Roast Veal with Cream Sauce and Sage
- 1 ½ kilograms Veal shank (such as from the shoulder)
- freshly ground peppers
- Pastry flour (for dusting)
- 3 onions
- 4 Tbsps vegetable oil
- 2 Tbsps Tomato paste
- 500 milliliters Rosé
- 750 milliliters Veal stock
- 5 Sage
- 1 Tbsp cornstarch
- 150 milliliters Whipped cream
Preheat the oven to 120°C (approximately 250°F).
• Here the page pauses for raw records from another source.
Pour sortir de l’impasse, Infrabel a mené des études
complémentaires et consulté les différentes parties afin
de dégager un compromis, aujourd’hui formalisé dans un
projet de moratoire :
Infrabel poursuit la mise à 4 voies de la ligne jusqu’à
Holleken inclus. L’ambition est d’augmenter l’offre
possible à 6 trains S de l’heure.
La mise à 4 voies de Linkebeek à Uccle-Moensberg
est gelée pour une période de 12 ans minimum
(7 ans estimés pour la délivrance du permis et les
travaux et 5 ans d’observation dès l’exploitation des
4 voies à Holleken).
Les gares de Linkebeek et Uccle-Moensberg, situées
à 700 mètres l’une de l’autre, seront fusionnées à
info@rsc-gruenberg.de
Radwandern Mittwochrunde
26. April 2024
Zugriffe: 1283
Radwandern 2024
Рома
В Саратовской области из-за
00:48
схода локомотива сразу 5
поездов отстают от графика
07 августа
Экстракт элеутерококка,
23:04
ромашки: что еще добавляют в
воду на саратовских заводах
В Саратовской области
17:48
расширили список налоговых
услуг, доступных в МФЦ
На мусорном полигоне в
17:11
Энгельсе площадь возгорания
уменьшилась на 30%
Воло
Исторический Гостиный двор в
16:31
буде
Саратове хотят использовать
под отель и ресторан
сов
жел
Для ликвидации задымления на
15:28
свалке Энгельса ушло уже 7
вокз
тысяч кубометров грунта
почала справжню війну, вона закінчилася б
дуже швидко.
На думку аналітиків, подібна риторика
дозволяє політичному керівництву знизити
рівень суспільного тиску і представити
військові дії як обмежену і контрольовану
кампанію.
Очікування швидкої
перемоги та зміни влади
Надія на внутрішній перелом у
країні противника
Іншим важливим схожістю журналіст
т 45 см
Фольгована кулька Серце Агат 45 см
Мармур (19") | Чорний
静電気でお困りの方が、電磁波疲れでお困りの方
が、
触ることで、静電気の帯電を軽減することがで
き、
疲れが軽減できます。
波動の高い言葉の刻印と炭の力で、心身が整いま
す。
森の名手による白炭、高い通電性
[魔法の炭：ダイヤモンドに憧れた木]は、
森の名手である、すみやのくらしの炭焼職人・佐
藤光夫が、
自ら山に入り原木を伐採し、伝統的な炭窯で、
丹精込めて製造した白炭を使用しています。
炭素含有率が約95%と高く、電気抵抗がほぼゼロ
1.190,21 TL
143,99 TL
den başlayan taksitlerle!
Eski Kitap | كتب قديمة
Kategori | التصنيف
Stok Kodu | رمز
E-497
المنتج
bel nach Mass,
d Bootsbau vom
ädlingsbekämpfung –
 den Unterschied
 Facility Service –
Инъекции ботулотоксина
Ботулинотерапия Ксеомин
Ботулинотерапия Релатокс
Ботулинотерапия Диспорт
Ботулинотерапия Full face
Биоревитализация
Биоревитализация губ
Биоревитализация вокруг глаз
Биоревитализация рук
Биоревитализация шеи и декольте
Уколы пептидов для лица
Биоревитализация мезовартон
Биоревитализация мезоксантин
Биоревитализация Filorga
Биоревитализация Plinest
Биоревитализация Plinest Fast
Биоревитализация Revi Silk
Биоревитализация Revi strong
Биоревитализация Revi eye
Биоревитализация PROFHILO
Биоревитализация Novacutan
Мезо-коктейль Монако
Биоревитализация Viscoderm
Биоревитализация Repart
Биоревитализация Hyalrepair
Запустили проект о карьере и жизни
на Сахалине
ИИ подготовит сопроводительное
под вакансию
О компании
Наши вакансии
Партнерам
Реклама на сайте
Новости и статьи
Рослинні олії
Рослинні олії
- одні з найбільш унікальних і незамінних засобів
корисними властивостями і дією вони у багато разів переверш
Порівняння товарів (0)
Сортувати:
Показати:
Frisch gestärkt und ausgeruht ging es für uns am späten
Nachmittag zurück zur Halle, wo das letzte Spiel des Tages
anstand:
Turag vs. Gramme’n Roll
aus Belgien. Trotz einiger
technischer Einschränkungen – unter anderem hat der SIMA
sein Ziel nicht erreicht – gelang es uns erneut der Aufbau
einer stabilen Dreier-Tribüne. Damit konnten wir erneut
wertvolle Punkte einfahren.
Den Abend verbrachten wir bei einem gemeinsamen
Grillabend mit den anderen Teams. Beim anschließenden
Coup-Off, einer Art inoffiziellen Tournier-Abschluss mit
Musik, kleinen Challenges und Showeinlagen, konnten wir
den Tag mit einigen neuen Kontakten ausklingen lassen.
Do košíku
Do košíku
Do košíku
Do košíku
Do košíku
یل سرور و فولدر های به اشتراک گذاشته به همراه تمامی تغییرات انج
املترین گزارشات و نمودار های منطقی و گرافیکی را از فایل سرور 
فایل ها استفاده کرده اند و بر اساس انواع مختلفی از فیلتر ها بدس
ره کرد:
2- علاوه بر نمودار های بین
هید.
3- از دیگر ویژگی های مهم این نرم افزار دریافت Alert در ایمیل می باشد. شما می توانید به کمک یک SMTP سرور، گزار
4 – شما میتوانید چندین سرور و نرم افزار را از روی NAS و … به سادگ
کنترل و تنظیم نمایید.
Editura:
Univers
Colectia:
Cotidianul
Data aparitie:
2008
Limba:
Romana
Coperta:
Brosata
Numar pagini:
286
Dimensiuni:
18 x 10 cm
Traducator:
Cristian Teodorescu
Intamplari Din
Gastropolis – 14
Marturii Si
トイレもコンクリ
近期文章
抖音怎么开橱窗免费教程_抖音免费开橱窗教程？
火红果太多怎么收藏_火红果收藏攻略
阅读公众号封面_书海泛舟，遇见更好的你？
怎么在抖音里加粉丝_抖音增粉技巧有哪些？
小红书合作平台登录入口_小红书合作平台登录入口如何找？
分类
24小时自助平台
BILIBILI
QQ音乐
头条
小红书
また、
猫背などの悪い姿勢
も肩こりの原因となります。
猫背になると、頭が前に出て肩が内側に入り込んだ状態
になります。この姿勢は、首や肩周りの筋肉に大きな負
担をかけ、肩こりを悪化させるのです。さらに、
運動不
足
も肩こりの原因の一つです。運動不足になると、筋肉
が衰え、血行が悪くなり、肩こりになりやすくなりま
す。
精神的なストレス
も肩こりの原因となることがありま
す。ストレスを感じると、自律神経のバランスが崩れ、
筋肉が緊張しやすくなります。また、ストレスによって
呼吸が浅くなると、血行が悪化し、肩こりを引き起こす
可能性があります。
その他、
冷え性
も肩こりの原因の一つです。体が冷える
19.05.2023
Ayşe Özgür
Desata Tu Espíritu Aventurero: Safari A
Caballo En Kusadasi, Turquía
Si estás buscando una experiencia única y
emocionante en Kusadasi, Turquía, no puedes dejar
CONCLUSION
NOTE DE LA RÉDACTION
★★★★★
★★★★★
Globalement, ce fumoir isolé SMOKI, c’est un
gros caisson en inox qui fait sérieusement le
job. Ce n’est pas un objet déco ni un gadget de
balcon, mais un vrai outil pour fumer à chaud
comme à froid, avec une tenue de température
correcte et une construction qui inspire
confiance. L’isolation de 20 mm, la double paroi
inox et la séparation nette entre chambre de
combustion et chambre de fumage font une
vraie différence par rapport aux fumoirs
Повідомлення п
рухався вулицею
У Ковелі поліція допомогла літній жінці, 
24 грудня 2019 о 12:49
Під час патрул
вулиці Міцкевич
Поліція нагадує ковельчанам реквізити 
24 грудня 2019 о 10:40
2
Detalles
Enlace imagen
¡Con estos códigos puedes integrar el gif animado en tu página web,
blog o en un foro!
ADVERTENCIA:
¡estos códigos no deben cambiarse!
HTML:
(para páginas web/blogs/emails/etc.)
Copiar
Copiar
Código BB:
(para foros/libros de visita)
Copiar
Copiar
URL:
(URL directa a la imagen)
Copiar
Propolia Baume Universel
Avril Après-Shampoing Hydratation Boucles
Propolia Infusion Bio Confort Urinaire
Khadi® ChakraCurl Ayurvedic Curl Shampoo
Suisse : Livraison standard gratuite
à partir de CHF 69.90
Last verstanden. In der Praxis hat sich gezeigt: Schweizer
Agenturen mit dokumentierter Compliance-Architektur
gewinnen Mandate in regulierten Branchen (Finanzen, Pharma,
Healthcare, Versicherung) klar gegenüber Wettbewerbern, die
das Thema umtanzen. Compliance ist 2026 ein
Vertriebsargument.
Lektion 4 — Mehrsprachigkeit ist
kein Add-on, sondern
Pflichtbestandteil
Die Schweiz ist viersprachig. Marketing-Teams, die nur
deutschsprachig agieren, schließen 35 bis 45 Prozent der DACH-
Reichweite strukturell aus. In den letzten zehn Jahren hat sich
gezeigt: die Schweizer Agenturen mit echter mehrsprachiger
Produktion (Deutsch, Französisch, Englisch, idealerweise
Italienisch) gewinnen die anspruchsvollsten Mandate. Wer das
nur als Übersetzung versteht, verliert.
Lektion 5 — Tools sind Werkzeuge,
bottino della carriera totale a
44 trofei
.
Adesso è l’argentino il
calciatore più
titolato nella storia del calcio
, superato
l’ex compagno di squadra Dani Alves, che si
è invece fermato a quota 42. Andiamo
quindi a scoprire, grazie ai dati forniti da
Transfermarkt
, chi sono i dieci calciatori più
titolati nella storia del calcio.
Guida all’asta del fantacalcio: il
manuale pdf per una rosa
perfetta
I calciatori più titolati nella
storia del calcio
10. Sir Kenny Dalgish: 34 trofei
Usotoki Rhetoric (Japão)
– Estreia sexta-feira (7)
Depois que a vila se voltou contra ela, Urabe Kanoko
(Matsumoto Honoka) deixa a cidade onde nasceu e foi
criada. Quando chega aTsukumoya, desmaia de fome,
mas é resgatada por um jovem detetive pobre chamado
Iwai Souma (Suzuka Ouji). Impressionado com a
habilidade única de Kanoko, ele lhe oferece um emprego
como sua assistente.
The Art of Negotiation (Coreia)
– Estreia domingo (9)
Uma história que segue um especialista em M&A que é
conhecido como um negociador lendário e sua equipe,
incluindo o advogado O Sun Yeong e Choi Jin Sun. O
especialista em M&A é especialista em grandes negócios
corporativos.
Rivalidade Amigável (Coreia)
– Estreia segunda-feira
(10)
Rinse the meat, pat dry and season with salt and pepper. Peel the onions and chop finely. Brown the meat in a large pan in hot oil. Remove meat and sweat the onions. Sauté the tomato paste briefly. Deglaze with some wine, let boil down completely and then pour in remaining wine and veal stock. Rinse the sage, pat dry and chop coarsely. Add sage and meat, bring to a boil and cook for about 3 hours 30 minutes in the oven, turning occasionally. Remove the meat from the pot and keep warm in the oven at about 100°C (approximately 210°F). Let the sauce simmer on the stove a little, puree and pass through a fine sieve. Mix the cornstarch with a little cold water and stir into the sauce to thicken. Simmer approximately 5 minutes, then stir in 100 ml (approximately 1/2 cup) of cream and season with salt and pepper. Just before serving, whip the rest of the cream and stir into the sauce. Cut the meat into slices and serve with the sauce. As desired garnish with fried sage leaves and flowers.